Öncelikli husus insanları nasıl yetiştirdiğimiz değil, bizzat kendimizin nasıl bir insan olduğumuzdur.

Şimdi şöyle düşünün bakalım, yolda giderken bir turist sizi durdursa “Efendi, beni sizin dinininize davet etseniz, sizin gibi Müslüman biri olmamı ister misiniz?” dediğinde ne cevap vereceğiz? “Evet evet sana tam da benim gibi bir Müslüman olmanı öneriyorum” diyecek kaç dindar var bu toplumda?

Diğer taraftan kimse çocuğunun kendisi gibi olmasını da istemiyor. Farkında mısınız?

Herkes çocuğuna kendinde olmayanları anlatıp ‘büyük adam’, ‘iyi insan’ olmasını öneriyor

Mesela çocuklarımız karşımıza dikilip “baba ben tam da senin gibi bir dindar, senin gibi bir solcu, senin gibi bir insan olmak istiyorum” dediğinde ne cevap veririz? “Evet çocuğum tam da benim gibi ol” diyecek kaç baba var bu ülkede?

AK Partili yetkililere soralım.

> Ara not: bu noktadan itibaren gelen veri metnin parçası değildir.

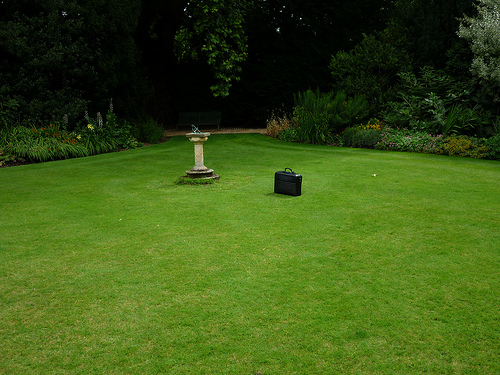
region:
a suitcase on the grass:
[242, 140, 323, 222]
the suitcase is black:
[234, 130, 316, 232]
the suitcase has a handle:
[275, 162, 296, 176]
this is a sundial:
[168, 91, 222, 186]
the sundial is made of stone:
[159, 98, 212, 176]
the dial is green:
[190, 120, 205, 137]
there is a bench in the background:
[162, 101, 235, 144]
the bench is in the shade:
[157, 100, 233, 127]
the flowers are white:
[60, 113, 97, 154]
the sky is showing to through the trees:
[237, 3, 314, 42]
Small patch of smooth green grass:
[214, 270, 244, 299]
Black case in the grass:
[276, 167, 303, 199]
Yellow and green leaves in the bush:
[443, 141, 471, 157]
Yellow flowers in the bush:
[372, 121, 379, 130]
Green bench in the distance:
[178, 112, 223, 127]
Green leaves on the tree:
[205, 12, 240, 66]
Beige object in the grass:
[187, 135, 209, 170]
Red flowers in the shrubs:
[52, 126, 61, 141]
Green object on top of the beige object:
[192, 123, 202, 133]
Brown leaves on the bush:
[268, 117, 284, 137]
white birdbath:
[165, 115, 223, 190]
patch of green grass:
[350, 290, 395, 335]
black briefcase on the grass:
[271, 161, 301, 201]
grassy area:
[100, 245, 290, 315]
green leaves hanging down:
[230, 25, 305, 105]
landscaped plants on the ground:
[295, 110, 480, 160]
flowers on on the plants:
[50, 100, 110, 150]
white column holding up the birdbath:
[170, 130, 230, 175]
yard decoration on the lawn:
[160, 115, 225, 180]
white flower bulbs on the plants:
[56, 111, 103, 151]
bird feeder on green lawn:
[174, 115, 220, 176]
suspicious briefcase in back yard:
[261, 163, 316, 201]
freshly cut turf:
[31, 231, 358, 330]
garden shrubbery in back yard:
[6, 107, 135, 154]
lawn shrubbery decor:
[280, 32, 490, 162]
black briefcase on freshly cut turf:
[260, 162, 317, 202]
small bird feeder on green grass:
[174, 122, 217, 192]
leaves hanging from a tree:
[173, 0, 265, 92]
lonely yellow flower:
[68, 120, 122, 143]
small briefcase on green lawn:
[263, 160, 310, 190]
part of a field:
[161, 199, 207, 289]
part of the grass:
[94, 100, 127, 263]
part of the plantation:
[405, 142, 444, 236]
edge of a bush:
[408, 103, 440, 148]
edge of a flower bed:
[73, 124, 99, 141]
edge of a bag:
[292, 170, 301, 201]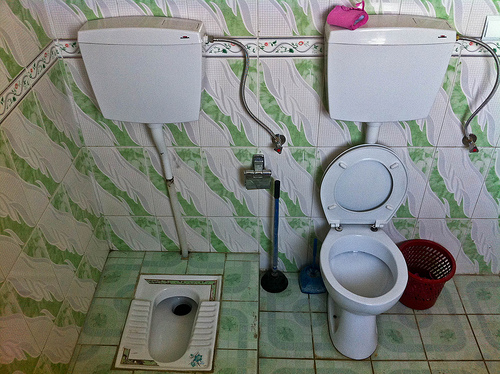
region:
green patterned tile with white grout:
[27, 113, 129, 238]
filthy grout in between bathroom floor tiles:
[241, 306, 321, 372]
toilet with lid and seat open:
[307, 134, 414, 365]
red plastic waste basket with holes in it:
[391, 220, 466, 331]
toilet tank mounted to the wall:
[308, 1, 478, 164]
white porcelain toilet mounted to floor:
[308, 137, 410, 364]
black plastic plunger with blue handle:
[255, 177, 290, 319]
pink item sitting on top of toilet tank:
[318, 1, 378, 46]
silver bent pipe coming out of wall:
[213, 31, 290, 156]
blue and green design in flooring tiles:
[463, 281, 498, 357]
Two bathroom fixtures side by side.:
[82, 12, 457, 371]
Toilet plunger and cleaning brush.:
[261, 179, 323, 298]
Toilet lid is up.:
[318, 142, 409, 227]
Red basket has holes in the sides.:
[395, 236, 457, 315]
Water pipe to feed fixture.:
[456, 33, 498, 153]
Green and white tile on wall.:
[0, 0, 499, 372]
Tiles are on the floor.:
[69, 247, 496, 370]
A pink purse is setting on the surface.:
[325, 0, 366, 32]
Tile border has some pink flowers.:
[1, 37, 498, 121]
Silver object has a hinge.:
[243, 154, 275, 263]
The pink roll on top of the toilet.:
[325, 5, 383, 26]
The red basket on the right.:
[394, 224, 454, 314]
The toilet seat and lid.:
[325, 139, 400, 224]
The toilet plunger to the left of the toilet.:
[262, 175, 287, 292]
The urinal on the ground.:
[127, 262, 214, 372]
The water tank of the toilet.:
[332, 17, 454, 128]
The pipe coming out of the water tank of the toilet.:
[450, 28, 492, 155]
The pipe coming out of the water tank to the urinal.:
[204, 17, 294, 155]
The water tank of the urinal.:
[73, 8, 215, 133]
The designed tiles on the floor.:
[90, 230, 496, 372]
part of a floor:
[271, 323, 312, 355]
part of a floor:
[276, 331, 291, 368]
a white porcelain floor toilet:
[113, 270, 222, 367]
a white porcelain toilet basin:
[317, 224, 410, 361]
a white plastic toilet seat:
[317, 143, 409, 230]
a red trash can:
[398, 236, 457, 312]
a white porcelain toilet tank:
[320, 13, 455, 124]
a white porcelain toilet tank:
[74, 18, 202, 124]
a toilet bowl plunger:
[260, 180, 290, 295]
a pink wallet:
[324, 2, 366, 27]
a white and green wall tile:
[75, 150, 150, 214]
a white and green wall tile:
[15, 182, 90, 298]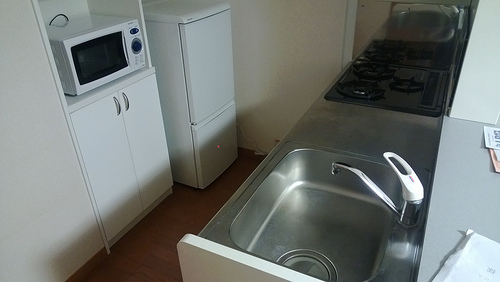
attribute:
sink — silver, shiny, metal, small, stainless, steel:
[230, 148, 412, 277]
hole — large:
[285, 253, 329, 281]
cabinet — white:
[72, 76, 177, 241]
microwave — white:
[45, 16, 151, 94]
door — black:
[72, 33, 128, 82]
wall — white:
[231, 4, 346, 167]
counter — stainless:
[418, 115, 499, 279]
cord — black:
[49, 13, 70, 25]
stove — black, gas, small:
[326, 59, 444, 113]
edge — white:
[175, 234, 315, 279]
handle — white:
[383, 151, 423, 201]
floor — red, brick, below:
[66, 147, 267, 277]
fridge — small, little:
[146, 3, 238, 189]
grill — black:
[338, 78, 383, 101]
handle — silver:
[114, 97, 123, 113]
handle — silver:
[122, 92, 131, 111]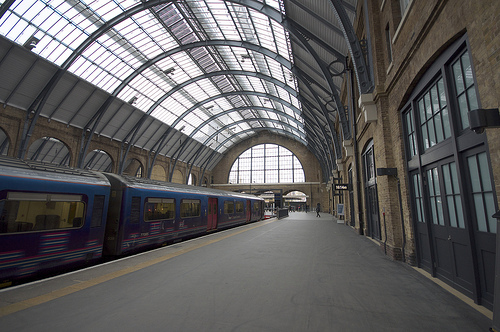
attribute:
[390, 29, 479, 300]
doors — brown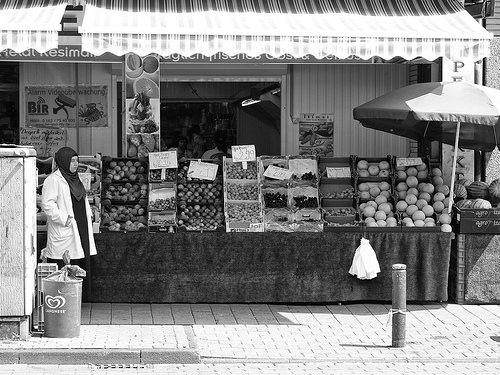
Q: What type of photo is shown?
A: Black and white.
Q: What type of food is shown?
A: Fruits.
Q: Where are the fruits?
A: Shelf.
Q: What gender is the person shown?
A: Female.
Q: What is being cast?
A: Shadows.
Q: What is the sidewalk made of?
A: Wooden boards.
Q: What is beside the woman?
A: Trash can.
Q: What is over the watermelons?
A: Umbrella.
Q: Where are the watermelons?
A: Right side of the image.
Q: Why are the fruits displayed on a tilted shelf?
A: For customers to view them.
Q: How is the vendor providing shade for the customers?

Dindar nesil yetiştirmeyi düşünüyorsunuz ya “peki sizin gibi bir dindar olmamızı ister misiniz?”

Sizce buna gönül rahatlığıyla “Elbette tam da bizim gibi olabilirsiniz” diyebilecekler mi?

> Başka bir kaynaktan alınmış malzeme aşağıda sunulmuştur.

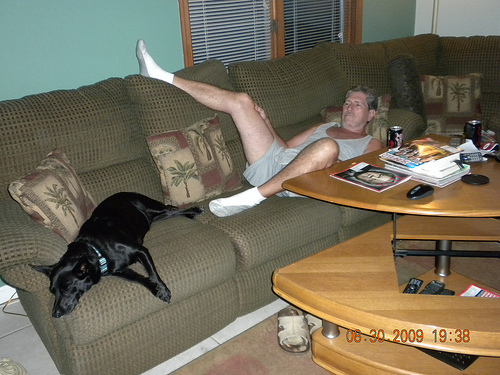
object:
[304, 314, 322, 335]
shoe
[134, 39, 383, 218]
man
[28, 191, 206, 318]
dog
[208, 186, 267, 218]
sock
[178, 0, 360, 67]
window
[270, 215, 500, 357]
table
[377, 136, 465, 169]
magazine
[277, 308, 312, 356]
shoe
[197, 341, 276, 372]
floor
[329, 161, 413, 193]
magazine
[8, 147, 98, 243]
pillow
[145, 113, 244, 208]
pillow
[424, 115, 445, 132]
pillow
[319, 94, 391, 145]
pillow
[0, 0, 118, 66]
wall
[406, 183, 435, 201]
mouse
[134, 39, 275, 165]
foot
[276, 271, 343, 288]
wood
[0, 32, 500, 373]
couch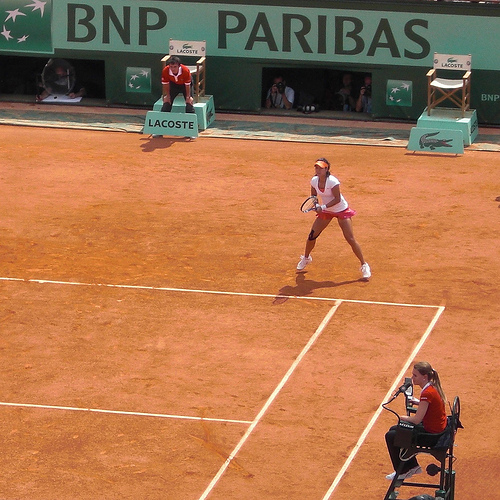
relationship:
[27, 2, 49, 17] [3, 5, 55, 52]
star on logo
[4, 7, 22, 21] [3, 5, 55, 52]
star on logo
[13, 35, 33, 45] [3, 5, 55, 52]
star on logo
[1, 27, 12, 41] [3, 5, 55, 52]
star on logo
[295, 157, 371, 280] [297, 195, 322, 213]
tennis player holding racket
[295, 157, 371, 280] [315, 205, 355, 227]
tennis player has shorts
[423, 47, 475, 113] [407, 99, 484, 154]
chair on block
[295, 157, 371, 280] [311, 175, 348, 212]
tennis player wearing shirt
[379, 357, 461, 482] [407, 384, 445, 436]
woman wearing shirt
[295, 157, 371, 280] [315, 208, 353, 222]
tennis player wearing a skirt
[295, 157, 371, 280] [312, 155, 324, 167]
tennis player wearing a visor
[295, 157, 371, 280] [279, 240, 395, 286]
tennis player wearing shoes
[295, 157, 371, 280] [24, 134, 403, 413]
tennis player playing tennis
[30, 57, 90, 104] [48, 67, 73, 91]
man holding tv camera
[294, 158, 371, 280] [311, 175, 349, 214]
tennis player in shirt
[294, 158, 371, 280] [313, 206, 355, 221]
tennis player in pink skirt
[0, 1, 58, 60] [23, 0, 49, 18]
logo of star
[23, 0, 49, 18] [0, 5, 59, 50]
star in a circle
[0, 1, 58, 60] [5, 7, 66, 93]
logo in corner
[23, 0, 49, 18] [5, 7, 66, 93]
star in corner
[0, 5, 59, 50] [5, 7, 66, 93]
circle in corner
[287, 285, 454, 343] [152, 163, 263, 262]
lines on ground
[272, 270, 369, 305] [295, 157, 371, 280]
shadow of tennis player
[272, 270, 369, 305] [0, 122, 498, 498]
shadow on ground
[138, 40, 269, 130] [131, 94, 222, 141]
guy standing above chair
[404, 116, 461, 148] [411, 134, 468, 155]
image of gator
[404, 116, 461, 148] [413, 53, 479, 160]
image on chair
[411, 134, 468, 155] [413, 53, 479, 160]
gator on chair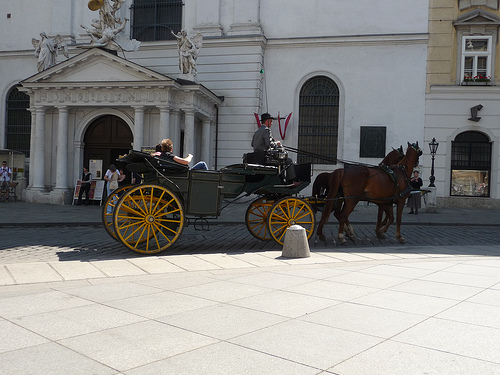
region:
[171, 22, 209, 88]
statue in the building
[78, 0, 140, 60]
statue in the building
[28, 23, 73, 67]
statue in the building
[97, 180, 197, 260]
yellow wheels of a cart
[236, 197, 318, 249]
yellow wheels of a cart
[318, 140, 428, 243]
a horse pulling a cart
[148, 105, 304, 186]
men on a cart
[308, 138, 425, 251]
two horses pulling a cart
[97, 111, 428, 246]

Başbakanın yetiştirmeyi düşündüğü dindar nesle, meselenin dindar olmak değil adam olmak, ahlaklı, sağlam karakterli, hakşinas, adil olmak, insanlara korku değil huzur vermek olduğunu kim anlatacak? Hangi aydın, hangi akademisyen, hangi kanaat önderi, hangi danışman, hangi siyasetçi, hangi ilahiyatçı, hangi gazeteci toplum nezdindeki kişisel konumunu düşünmeden din diye oluşturulan korku duvarlarına balyoz indirecek? Kim cemaatlerin, tarikatların her birinin birer din olarak algılandığı günümüz Türkiye’sinde insanlara gerçek dini anlatacak?

Lois Nizer’in dediği gibi “Gerçek din ilan ettiğimiz inancımız değil sürdürdüğümüz hayattır.”

Peki bugün bu nesilleri hangi dine göre yetiştireceğiz? İlan ettiğimiz dine göre mi, yoksa yaşadığımız hayata göre mi? Bence mesele burasıdır.

Yaşadığınız hayatı bu nesillere din olarak sunacaksanız aman benim çocuğumdan uzak durun. Evlatlarımıza örnek olamıyorsunuz, bari bayat laflar etmeyin.